The central paradox remains: our best SFT model (MLP, eval_loss 0.361) produces our worst GRPO learner (reward 0.582), while our weaker SFT model (text-only, eval_loss 1.207) produces our best GRPO learner (reward 0.832). This SFT-RL inversion — observed so far on the structure quality task — is a key challenge for the next phase of this project. If confirmed across more tasks and architectures, it could reveal something important about how multimodal systems learn from sparse reward signals.

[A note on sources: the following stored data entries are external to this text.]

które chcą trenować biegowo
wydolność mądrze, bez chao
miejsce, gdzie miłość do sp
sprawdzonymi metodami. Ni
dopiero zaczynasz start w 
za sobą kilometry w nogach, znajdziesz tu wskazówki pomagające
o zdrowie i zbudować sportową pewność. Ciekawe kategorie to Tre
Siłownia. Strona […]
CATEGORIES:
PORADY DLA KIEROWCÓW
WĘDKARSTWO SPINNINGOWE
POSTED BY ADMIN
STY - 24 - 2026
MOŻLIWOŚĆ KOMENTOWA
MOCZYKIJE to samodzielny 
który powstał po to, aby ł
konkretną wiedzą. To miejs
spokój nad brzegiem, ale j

This analysis covers 4 SFT and 13 GRPO experiments run between March 6-13, 2026, on 8x H100 GPUs. All models use Qwen3-8B-Instruct-2507 with LoRA (r=8). The combined SFT dataset contains 4.89M instruction-response pairs from six protein data sources. GRPO structure quality data contains 5878 training samples with ESMFold-based rewards. All loss values reported as eval_loss unless otherwise noted; training loss uses token_avg_loss (true per-token average, not HF Trainer’s running average). The 4.89M dataset was subsequently refined to 1.82M samples after discovering data leakage; re-evaluation on the curated dataset is planned.